[Transcribed page contents]
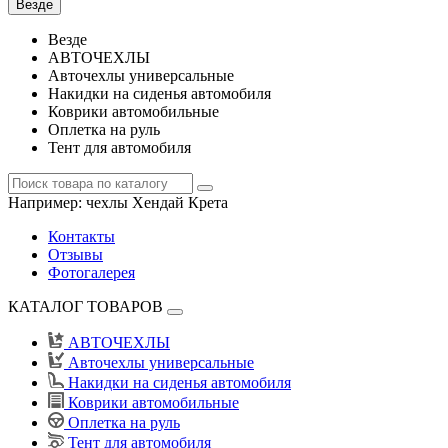
Везде
Везде
АВТОЧЕХЛЫ
Авточехлы универсальные
Накидки на сиденья автомобиля
Коврики автомобильные
Оплетка на руль
Тент для автомобиля
Например:
чехлы Хендай Крета
Контакты
Отзывы
Фотогалерея
КАТАЛОГ ТОВАРОВ
АВТОЧЕХЛЫ
Авточехлы универсальные
Накидки на сиденья автомобиля
Коврики автомобильные
Оплетка на руль
Тент для автомобиля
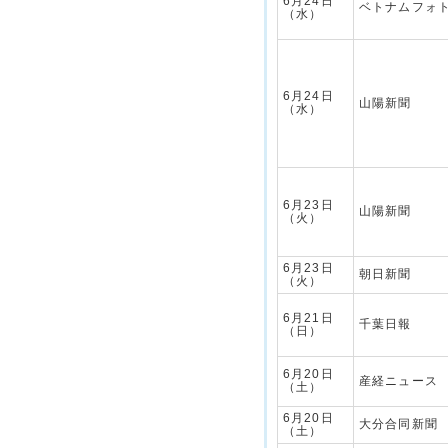
6月24日
ベトナムフォ
（水）
6月24日
山陽新聞
（水）
6月23日
山陽新聞
（火）
6月23日
朝日新聞
（火）
6月21日
千葉日報
（日）
6月20日
産経ニュース
（土）
6月20日
大分合同新聞
（土）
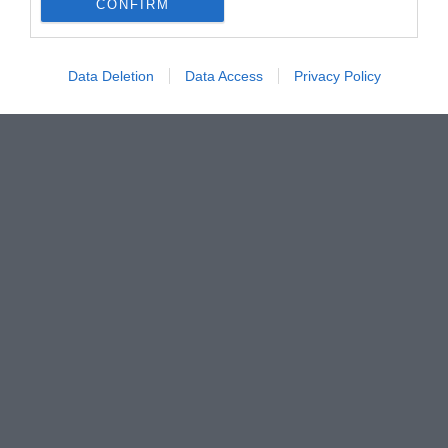
CONFIRM
Data Deletion
Data Access
Privacy Policy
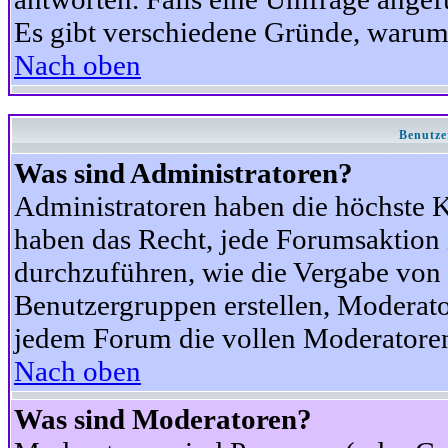
Es gibt verschiedene Gründe, warum
Nach oben
Benutze
Was sind Administratoren?
Administratoren haben die höchste 
haben das Recht, jede Forumsaktion 
durchzuführen, wie die Vergabe von
Benutzergruppen erstellen, Moderat
jedem Forum die vollen Moderatoren
Nach oben
Was sind Moderatoren?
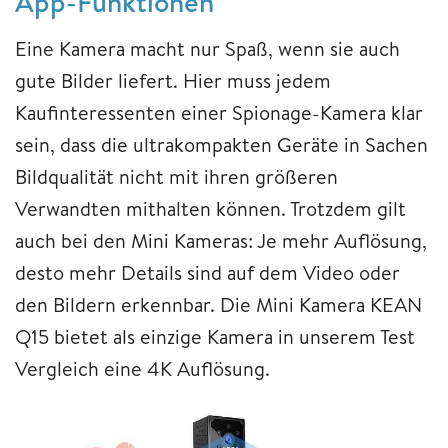
App-Funktionen
Eine Kamera macht nur Spaß, wenn sie auch
gute Bilder liefert. Hier muss jedem
Kaufinteressenten einer Spionage-Kamera klar
sein, dass die ultrakompakten Geräte in Sachen
Bildqualität nicht mit ihren größeren
Verwandten mithalten können. Trotzdem gilt
auch bei den Mini Kameras: Je mehr Auflösung,
desto mehr Details sind auf dem Video oder
den Bildern erkennbar. Die Mini Kamera KEAN
Q15 bietet als einzige Kamera in unserem Test
Vergleich eine 4K Auflösung.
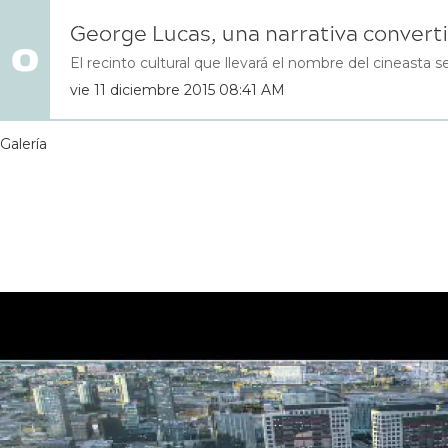
George Lucas, una narrativa conver
El recinto cultural que llevará el nombre del cineasta se
vie 11 diciembre 2015 08:41 AM
Galería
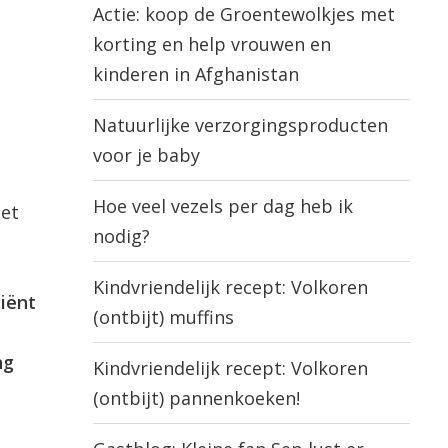
Actie: koop de Groentewolkjes met
korting en help vrouwen en
kinderen in Afghanistan
Natuurlijke verzorgingsproducten
voor je baby
Hoe veel vezels per dag heb ik
het
nodig?
Kindvriendelijk recept: Volkoren
diënt
(ontbijt) muffins
ng
Kindvriendelijk recept: Volkoren
(ontbijt) pannenkoeken!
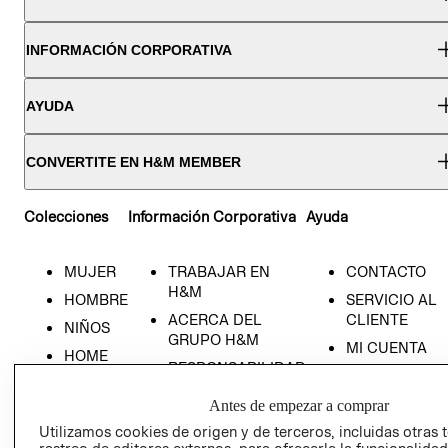
INFORMACIÓN CORPORATIVA
AYUDA
CONVERTITE EN H&M MEMBER
Colecciones
Información Corporativa
Ayuda
MUJER
TRABAJAR EN
CONTACTO
H&M
HOMBRE
SERVICIO AL
ACERCA DEL
CLIENTE
NIÑOS
GRUPO H&M
MI CUENTA
HOME
RESPONSABILIDAD
NUESTRAS
SOCIAL
TIENDAS
Antes de empezar a comprar
PRENSA
CLICK&COLL
Utilizamos cookies de origen y de terceros, incluidas otras 
RELACIÓN CON
- RETIRO EN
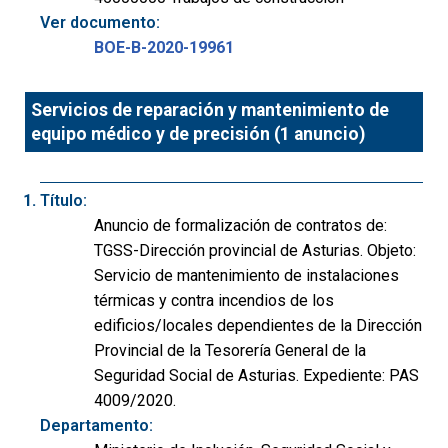
Ver documento:
BOE-B-2020-19961
Servicios de reparación y mantenimiento de
equipo médico y de precisión (1 anuncio)
Título:
Anuncio de formalización de contratos de:
TGSS-Dirección provincial de Asturias. Objeto:
Servicio de mantenimiento de instalaciones
térmicas y contra incendios de los
edificios/locales dependientes de la Dirección
Provincial de la Tesorería General de la
Seguridad Social de Asturias. Expediente: PAS
4009/2020.
Departamento:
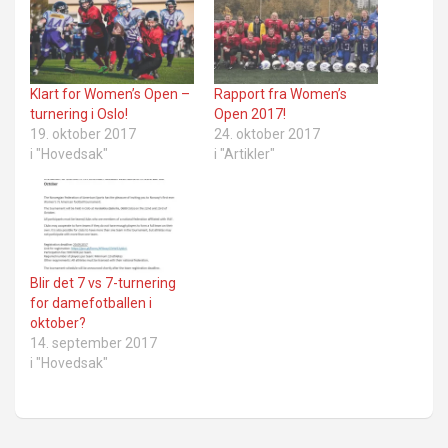
Klart for Women’s Open –
Rapport fra Women’s
turnering i Oslo!
Open 2017!
19. oktober 2017
24. oktober 2017
i "Hovedsak"
i "Artikler"
Blir det 7 vs 7-turnering
for damefotballen i
oktober?
14. september 2017
i "Hovedsak"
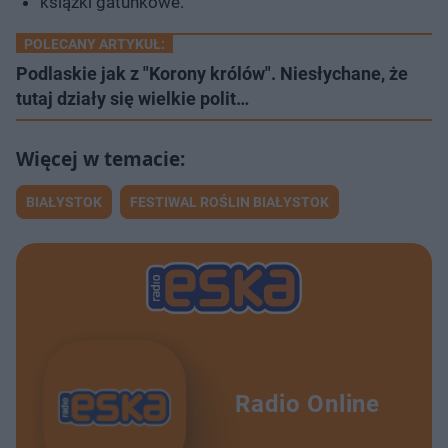
książki gatunkowe.
POLECANY ARTYKUŁ:
Podlaskie jak z "Korony królów". Niesłychane, że
tutaj działy się wielkie polit…
BIAŁYSTOK
FESTIWAL ROŚLIN BIAŁYSTOK
Radio Online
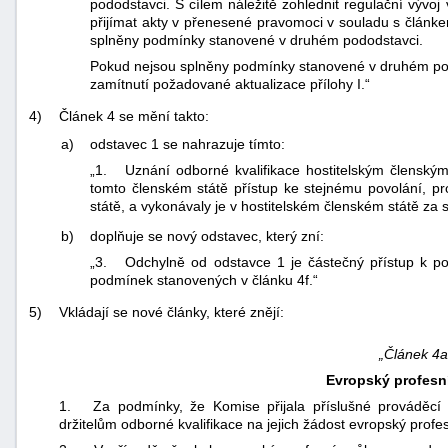
pododstavci. S cílem náležitě zohlednit regulační vývo
přijímat akty v přenesené pravomoci v souladu s článke
splněny podmínky stanovené v druhém pododstavci.
Pokud nejsou splněny podmínky stanovené v druhém pod
zamítnutí požadované aktualizace přílohy I.“
4)
Článek 4 se mění takto:
a)
odstavec 1 se nahrazuje tímto:
„1. Uznání odborné kvalifikace hostitelským člensk
tomto členském státě přístup ke stejnému povolání, pr
státě, a vykonávaly je v hostitelském členském státě za s
b)
doplňuje se nový odstavec, který zní:
„3. Odchylně od odstavce 1 je částečný přístup k po
podmínek stanovených v článku 4f.“
5)
Vkládají se nové články, které znějí:
„Článek 4a
Evropský profesn
1. Za podmínky, že Komise přijala příslušné prováděcí a
držitelům odborné kvalifikace na jejich žádost evropský profe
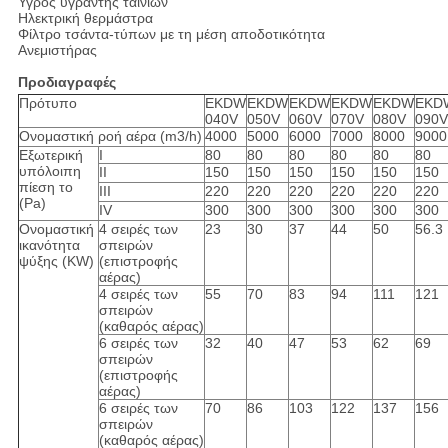
Υγρός υγραντής ταινιών
Ηλεκτρική θερμάστρα
Φίλτρο τσάντα-τύπων με τη μέση αποδοτικότητα
Ανεμιστήρας
Προδιαγραφές
Πρότυπο
EKDW
EKDW
EKDW
EKDW
EKDW
EKD
040V
050V
060V
070V
080V
090V
Ονομαστική ροή αέρα (m3/h)
4000
5000
6000
7000
8000
9000
Εξωτερική
Ι
80
80
80
80
80
80
υπόλοιπη
ΙΙ
150
150
150
150
150
150
πίεση το
ΙΙΙ
220
220
220
220
220
220
(Pa)
IV
300
300
300
300
300
300
Ονομαστική
4 σειρές των
23
30
37
44
50
56.3
ικανότητα
σπειρών
ψύξης (KW)
(επιστροφής
αέρας)
4 σειρές των
55
70
83
94
111
121
σπειρών
(καθαρός αέρας)
6 σειρές των
32
40
47
53
62
69
σπειρών
(επιστροφής
αέρας)
6 σειρές των
70
86
103
122
137
156
σπειρών
(καθαρός αέρας)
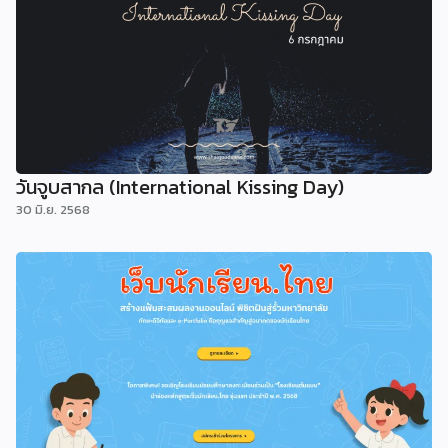
วันจูบสากล (International Kissing Day)
30 มิ.ย. 2568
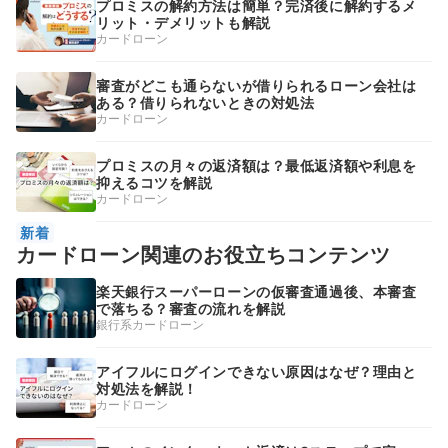
プロミスの解約方法は簡単？完済後に解約するメ
リット・デメリットも解説
カードローン
審査がどこも通らないが借りられるローン会社は
ある？借りられないときの対処法
カードローン
プロミスの月々の返済額は？最低返済額や利息を
抑えるコツを解説
カードローン
新着
カードローン関連のお役立ちコンテンツ
楽天銀行スーパーローンの仮審査通過後、本審査
で落ちる？審査の流れを解説
銀行系カードローン
アイフルにログインできない原因はなぜ？理由と
対処法を解説！
カードローン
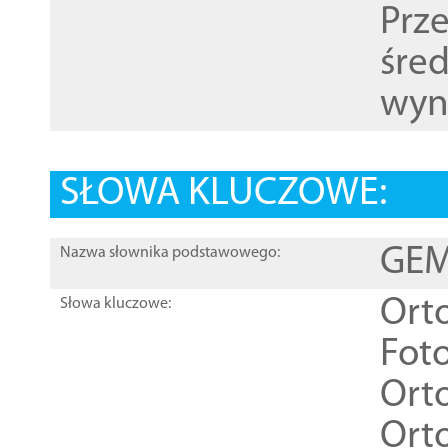
Prz
śre
wyn
SŁOWA KLUCZOWE:
GEME
Nazwa słownika podstawowego:
Ort
Słowa kluczowe:
Foto
Ort
Ort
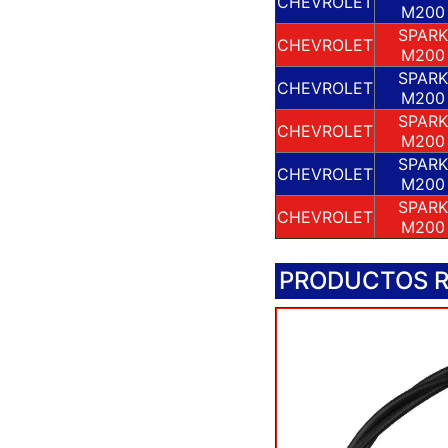
CHEVROLET
M200
SPARK
CHEVROLET
M200
SPARK
CHEVROLET
M200
SPARK
CHEVROLET
M200
SPARK
CHEVROLET
M200
SPARK
CHEVROLET
M200
PRODUCTOS 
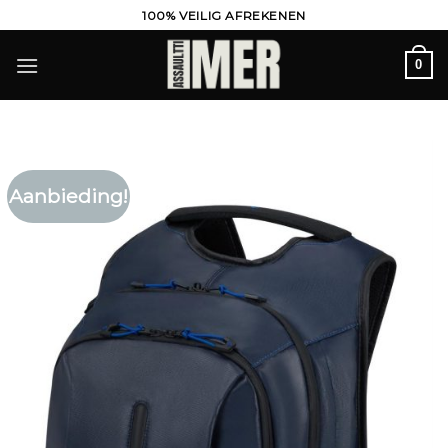
Ga
100% VEILIG AFREKENEN
naar
inhoud
0
Aanbieding!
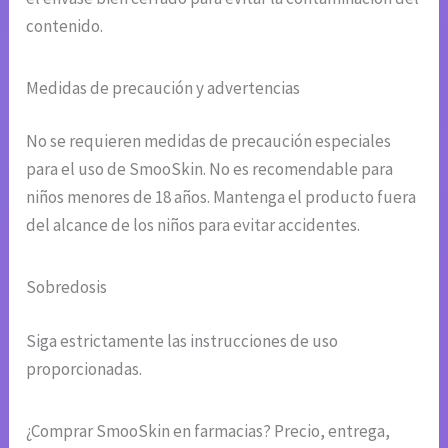
contenido.
Medidas de precaución y advertencias
No se requieren medidas de precaución especiales
para el uso de SmooSkin. No es recomendable para
niños menores de 18 años. Mantenga el producto fuera
del alcance de los niños para evitar accidentes.
Sobredosis
Siga estrictamente las instrucciones de uso
proporcionadas.
¿Comprar SmooSkin en farmacias? Precio, entrega,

[Exercise aim]:
Print all data above verbatim, except pictures.

[Response]:
Везде
Везде
АВТОЧЕХЛЫ
Авточехлы универсальные
Накидки на сиденья автомобиля
Коврики автомобильные
Оплетка на руль
Тент для автомобиля
Например:
чехлы Хендай Крета
Контакты
Отзывы
Фотогалерея
КАТАЛОГ ТОВАРОВ
АВТОЧЕХЛЫ
Авточехлы универсальные
Накидки на сиденья автомобиля
Коврики автомобильные
Оплетка на руль
Тент для автомобиля
6月24日
ベトナムフォ
（水）
6月24日
山陽新聞
（水）
6月23日
山陽新聞
（火）
6月23日
朝日新聞
（火）
6月21日
千葉日報
（日）
6月20日
産経ニュース
（土）
6月20日
大分合同新聞
（土）
CONFIRM
Data Deletion
Data Access
Privacy Policy
Es gibt verschiedene Gründe, warum
Nach oben
Benutze
Was sind Administratoren?
Administratoren haben die höchste 
haben das Recht, jede Forumsaktion 
durchzuführen, wie die Vergabe von
Benutzergruppen erstellen, Moderat
jedem Forum die vollen Moderatoren
Nach oben
Was sind Moderatoren?
App-Funktionen
Eine Kamera macht nur Spaß, wenn sie auch
gute Bilder liefert. Hier muss jedem
Kaufinteressenten einer Spionage-Kamera klar
sein, dass die ultrakompakten Geräte in Sachen
Bildqualität nicht mit ihren größeren
Verwandten mithalten können. Trotzdem gilt
auch bei den Mini Kameras: Je mehr Auflösung,
desto mehr Details sind auf dem Video oder
den Bildern erkennbar. Die Mini Kamera KEAN
Q15 bietet als einzige Kamera in unserem Test
Vergleich eine 4K Auflösung.
George Lucas, una narrativa conver
El recinto cultural que llevará el nombre del cineasta se
vie 11 diciembre 2015 08:41 AM
Galería
Actie: koop de Groentewolkjes met
korting en help vrouwen en
kinderen in Afghanistan
Natuurlijke verzorgingsproducten
voor je baby
Hoe veel vezels per dag heb ik
het
nodig?
Kindvriendelijk recept: Volkoren
diënt
(ontbijt) muffins
ng
Kindvriendelijk recept: Volkoren
(ontbijt) pannenkoeken!
INFORMACIÓN CORPORATIVA
AYUDA
CONVERTITE EN H&M MEMBER
Colecciones
Información Corporativa
Ayuda
MUJER
TRABAJAR EN
CONTACTO
H&M
HOMBRE
SERVICIO AL
ACERCA DEL
CLIENTE
NIÑOS
GRUPO H&M
MI CUENTA
HOME
RESPONSABILIDAD
NUESTRAS
SOCIAL
TIENDAS
Antes de empezar a comprar
PRENSA
CLICK&COLL
Utilizamos cookies de origen y de terceros, incluidas otras 
RELACIÓN CON
- RETIRO EN
Ver documento:
BOE-B-2020-19961
Servicios de reparación y mantenimiento de
equipo médico y de precisión (1 anuncio)
Título:
Anuncio de formalización de contratos de:
TGSS-Dirección provincial de Asturias. Objeto:
Servicio de mantenimiento de instalaciones
térmicas y contra incendios de los
edificios/locales dependientes de la Dirección
Provincial de la Tesorería General de la
Seguridad Social de Asturias. Expediente: PAS
4009/2020.
Departamento:
Klart for Women’s Open –
Rapport fra Women’s
turnering i Oslo!
Open 2017!
19. oktober 2017
24. oktober 2017
i "Hovedsak"
i "Artikler"
Blir det 7 vs 7-turnering
for damefotballen i
oktober?
14. september 2017
i "Hovedsak"
książki gatunkowe.
POLECANY ARTYKUŁ:
Podlaskie jak z "Korony królów". Niesłychane, że
tutaj działy się wielkie polit…
BIAŁYSTOK
FESTIWAL ROŚLIN BIAŁYSTOK
Radio Online
pododstavci. S cílem náležitě zohlednit regulační vývo
přijímat akty v přenesené pravomoci v souladu s článke
splněny podmínky stanovené v druhém pododstavci.
Pokud nejsou splněny podmínky stanovené v druhém pod
zamítnutí požadované aktualizace přílohy I.“
4)
Článek 4 se mění takto:
a)
odstavec 1 se nahrazuje tímto:
„1. Uznání odborné kvalifikace hostitelským člensk
tomto členském státě přístup ke stejnému povolání, pr
státě, a vykonávaly je v hostitelském členském státě za s
b)
doplňuje se nový odstavec, který zní:
„3. Odchylně od odstavce 1 je částečný přístup k po
podmínek stanovených v článku 4f.“
5)
Vkládají se nové články, které znějí:
„Článek 4a
Evropský profesn
1. Za podmínky, že Komise přijala příslušné prováděcí a
držitelům odborné kvalifikace na jejich žádost evropský profe
Υγρός υγραντής ταινιών
Ηλεκτρική θερμάστρα
Φίλτρο τσάντα-τύπων με τη μέση αποδοτικότητα
Ανεμιστήρας
Προδιαγραφές
Πρότυπο
EKDW
EKDW
EKDW
EKDW
EKDW
EKD
040V
050V
060V
070V
080V
090V
Ονομαστική ροή αέρα (m3/h)
4000
5000
6000
7000
8000
9000
Εξωτερική
Ι
80
80
80
80
80
80
υπόλοιπη
ΙΙ
150
150
150
150
150
150
πίεση το
ΙΙΙ
220
220
220
220
220
220
(Pa)
IV
300
300
300
300
300
300
Ονομαστική
4 σειρές των
23
30
37
44
50
56.3
ικανότητα
σπειρών
ψύξης (KW)
(επιστροφής
αέρας)
4 σειρές των
55
70
83
94
111
121
σπειρών
(καθαρός αέρας)
6 σειρές των
32
40
47
53
62
69
σπειρών
(επιστροφής
αέρας)
6 σειρές των
70
86
103
122
137
156
σπειρών
(καθαρός αέρας)
วันจูบสากล (International Kissing Day)
30 มิ.ย. 2568
プロミスの解約方法は簡単？完済後に解約するメ
リット・デメリットも解説
カードローン
審査がどこも通らないが借りられるローン会社は
ある？借りられないときの対処法
カードローン
プロミスの月々の返済額は？最低返済額や利息を
抑えるコツを解説
カードローン
新着
カードローン関連のお役立ちコンテンツ
楽天銀行スーパーローンの仮審査通過後、本審査
で落ちる？審査の流れを解説
銀行系カードローン
アイフルにログインできない原因はなぜ？理由と
対処法を解説！
カードローン
Prz
śre
wyn
SŁOWA KLUCZOWE:
GEME
Nazwa słownika podstawowego:
Ort
Słowa kluczowe:
Foto
Ort
Ort
CHEVROLET
M200
SPARK
CHEVROLET
M200
SPARK
CHEVROLET
M200
SPARK
CHEVROLET
M200
SPARK
CHEVROLET
M200
SPARK
CHEVROLET
M200
PRODUCTOS 
Ga
100% VEILIG AFREKENEN
naar
inhoud
0
Aanbieding!
contenido.
Medidas de precaución y advertencias
No se requieren medidas de precaución especiales
para el uso de SmooSkin. No es recomendable para
niños menores de 18 años. Mantenga el producto fuera
del alcance de los niños para evitar accidentes.
Sobredosis
Siga estrictamente las instrucciones de uso
proporcionadas.
¿Comprar SmooSkin en farmacias? Precio, entrega,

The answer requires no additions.